You have your driver source code ready to compile, you can't use the Driver-Toolkit image for whatever reason, but need to build it into a driver container for use on RHCOS without bloating the image up with build tools.
You have to essentially recreate the DTK base image from scratch, with all it's libraries and build packages.
Use podman build
and a multistage Dockerfile to build the image
For example for the ptemplate_char_dev kernel module we create a Dockerfile with the following content:
FROM registry.redhat.io/ubi9/ubi as builder
ARG KERNEL_VERSION=''
RUN dnf -y install \
kernel-devel${KERNEL_VERSION:+-}${KERNEL_VERSION} \
kernel-headers${KERNEL_VERSION:+-}${KERNEL_VERSION} \
kernel-modules${KERNEL_VERSION:+-}${KERNEL_VERSION} \
elfutils-libelf-devel \
kmod \
binutils \
kabi-dw \
glibc \
gcc \
make \
git
WORKDIR /usr/src
RUN ["git", "clone", "https://github.com/rh-ecosystem-edge/accelerator_templates.git"]
WORKDIR /usr/src/accelerator_templates/kernel_module
RUN KERNEL_SRC_DIR=/lib/modules/${KERNEL_VERSION}/build make all KVER=${KERNEL_VERSION}
FROM registry.redhat.io/ubi9/ubi-minimal
ARG KERNEL_VERSION
RUN ["microdnf", "install", "-y", "kmod"]
COPY --from=builder /usr/src/accelerator_templates/kernel_module/*.ko /opt/lib/modules/${KERNEL_VERSION}/
RUN depmod -b /opt ${KERNEL_VERSION}
CMD [ "modprobe", "-d", "/opt", "ptemplate_char_dev"]
Then to build the driver container run:
podman build -f Dockerfile.hard --build-arg KERNEL_VERSION=$(uname -r) \
-t quay.io/example/pt-char-dev:$(uname -r) .
This Dockerfile is relatively straightforward for a multi-stage Dockerfile.
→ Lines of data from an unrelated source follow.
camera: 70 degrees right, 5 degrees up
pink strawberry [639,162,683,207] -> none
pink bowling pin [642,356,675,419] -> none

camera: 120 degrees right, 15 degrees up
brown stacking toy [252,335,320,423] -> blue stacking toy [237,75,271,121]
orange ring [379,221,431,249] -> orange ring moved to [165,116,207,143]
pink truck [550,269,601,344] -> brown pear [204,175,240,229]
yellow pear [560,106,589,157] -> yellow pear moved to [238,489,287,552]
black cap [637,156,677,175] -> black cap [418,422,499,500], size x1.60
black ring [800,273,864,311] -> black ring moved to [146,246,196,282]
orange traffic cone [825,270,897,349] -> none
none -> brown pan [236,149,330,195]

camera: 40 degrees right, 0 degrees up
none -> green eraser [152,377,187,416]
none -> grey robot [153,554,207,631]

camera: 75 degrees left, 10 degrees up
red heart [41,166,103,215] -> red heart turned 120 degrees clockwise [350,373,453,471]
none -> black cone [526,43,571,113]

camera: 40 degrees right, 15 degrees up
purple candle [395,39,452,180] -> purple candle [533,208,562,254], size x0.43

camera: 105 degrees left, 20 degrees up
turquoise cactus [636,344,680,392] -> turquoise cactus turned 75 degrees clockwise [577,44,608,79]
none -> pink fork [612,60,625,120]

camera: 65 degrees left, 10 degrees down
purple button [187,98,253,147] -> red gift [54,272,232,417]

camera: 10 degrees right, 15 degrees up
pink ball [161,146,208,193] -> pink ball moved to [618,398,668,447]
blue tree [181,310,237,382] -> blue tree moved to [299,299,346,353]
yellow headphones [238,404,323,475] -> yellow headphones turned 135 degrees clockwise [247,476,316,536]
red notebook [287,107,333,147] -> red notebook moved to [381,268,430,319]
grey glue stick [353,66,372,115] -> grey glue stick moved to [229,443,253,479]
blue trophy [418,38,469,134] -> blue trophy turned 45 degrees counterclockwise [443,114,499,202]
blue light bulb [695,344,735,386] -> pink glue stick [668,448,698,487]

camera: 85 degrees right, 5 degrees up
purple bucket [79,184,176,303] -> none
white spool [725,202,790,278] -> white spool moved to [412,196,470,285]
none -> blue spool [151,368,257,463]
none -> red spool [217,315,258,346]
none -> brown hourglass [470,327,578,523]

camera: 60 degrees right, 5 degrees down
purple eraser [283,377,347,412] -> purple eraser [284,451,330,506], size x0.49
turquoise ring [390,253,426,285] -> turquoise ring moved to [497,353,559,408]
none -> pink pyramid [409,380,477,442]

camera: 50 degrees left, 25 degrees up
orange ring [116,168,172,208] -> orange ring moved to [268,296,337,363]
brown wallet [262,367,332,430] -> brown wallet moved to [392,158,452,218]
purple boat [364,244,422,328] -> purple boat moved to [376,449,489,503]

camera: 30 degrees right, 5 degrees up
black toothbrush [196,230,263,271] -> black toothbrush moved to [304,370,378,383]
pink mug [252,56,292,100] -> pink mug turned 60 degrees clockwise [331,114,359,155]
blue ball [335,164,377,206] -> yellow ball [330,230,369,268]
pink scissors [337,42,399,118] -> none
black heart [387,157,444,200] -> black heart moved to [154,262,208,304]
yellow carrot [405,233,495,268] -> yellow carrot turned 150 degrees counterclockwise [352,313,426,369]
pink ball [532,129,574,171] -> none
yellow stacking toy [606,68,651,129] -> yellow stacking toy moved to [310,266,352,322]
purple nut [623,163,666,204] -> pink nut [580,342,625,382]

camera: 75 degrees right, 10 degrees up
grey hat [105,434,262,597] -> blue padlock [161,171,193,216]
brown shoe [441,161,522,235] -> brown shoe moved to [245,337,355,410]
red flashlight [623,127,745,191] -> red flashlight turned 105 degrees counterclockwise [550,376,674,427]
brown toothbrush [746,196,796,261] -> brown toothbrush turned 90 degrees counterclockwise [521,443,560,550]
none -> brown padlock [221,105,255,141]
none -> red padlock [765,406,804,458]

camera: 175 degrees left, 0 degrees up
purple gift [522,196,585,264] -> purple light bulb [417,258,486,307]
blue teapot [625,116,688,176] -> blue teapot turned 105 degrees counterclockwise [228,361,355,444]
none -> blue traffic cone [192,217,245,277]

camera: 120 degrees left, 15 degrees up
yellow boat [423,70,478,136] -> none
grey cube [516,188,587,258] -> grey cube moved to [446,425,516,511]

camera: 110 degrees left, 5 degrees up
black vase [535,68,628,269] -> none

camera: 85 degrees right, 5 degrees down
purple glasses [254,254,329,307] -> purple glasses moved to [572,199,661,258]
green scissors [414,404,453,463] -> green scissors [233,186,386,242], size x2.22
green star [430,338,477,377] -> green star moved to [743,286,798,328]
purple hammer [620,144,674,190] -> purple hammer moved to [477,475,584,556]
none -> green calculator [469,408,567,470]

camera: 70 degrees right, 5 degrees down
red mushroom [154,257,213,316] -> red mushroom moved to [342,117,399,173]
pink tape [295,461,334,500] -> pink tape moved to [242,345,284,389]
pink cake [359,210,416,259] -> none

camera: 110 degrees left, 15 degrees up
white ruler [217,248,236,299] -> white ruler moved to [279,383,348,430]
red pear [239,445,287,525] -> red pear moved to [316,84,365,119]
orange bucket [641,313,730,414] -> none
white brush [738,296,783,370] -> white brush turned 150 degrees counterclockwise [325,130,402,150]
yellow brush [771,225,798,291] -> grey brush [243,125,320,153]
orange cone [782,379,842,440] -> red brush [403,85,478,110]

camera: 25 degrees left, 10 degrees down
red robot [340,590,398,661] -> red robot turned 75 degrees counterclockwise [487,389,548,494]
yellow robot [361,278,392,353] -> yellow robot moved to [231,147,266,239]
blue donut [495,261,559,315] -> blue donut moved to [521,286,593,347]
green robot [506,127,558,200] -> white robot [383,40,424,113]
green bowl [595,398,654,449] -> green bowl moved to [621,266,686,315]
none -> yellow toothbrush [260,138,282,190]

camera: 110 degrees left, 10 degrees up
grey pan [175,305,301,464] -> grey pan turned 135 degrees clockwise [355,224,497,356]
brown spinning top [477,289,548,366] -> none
The first stage pulls in all the packages needed for the build, then we use git clone
to get the source code for the driver, and build it using its Makefile
. The second stage takes the much smaller ubi-minimal image, installs only the kmod
package (which includes modprobe
and depmod
) and copies over any .ko files from the first stage image, finally it uses depmod
to build the metadata files that modprobe
needs. The final line then sets the default startup command for the image to run `modprobe, so loading our kmod.
This multi-stage approach results in a much smaller image. All the build requirements result in an image of over 1GB, including compiles and kernel sources that have no value outside the build. The second stage image contains everything we need at run time and on my system is a much skinnier 184MB. (While I was testing this Dockerfile I kept getting strange random seeming errors that caused the first stage to fail, I eventually tracked it down to podman not being able to store all the intermediate layers it was creating because I only had a couple of GB free disk space!)
However there are significant issues with this approach. We need access to the correct repositories to install all the build components, which requires building on a host with Red Hat entitlements. We also require the kernel packages for the exact kernel version we are deploying to, so the above solution builds correctly on RHEL9 but you cannot use it for RHEL8 builds or for other Linux versions.
This means you need multiple versions of this Dockerfile, one per OS version that the driver will be released for.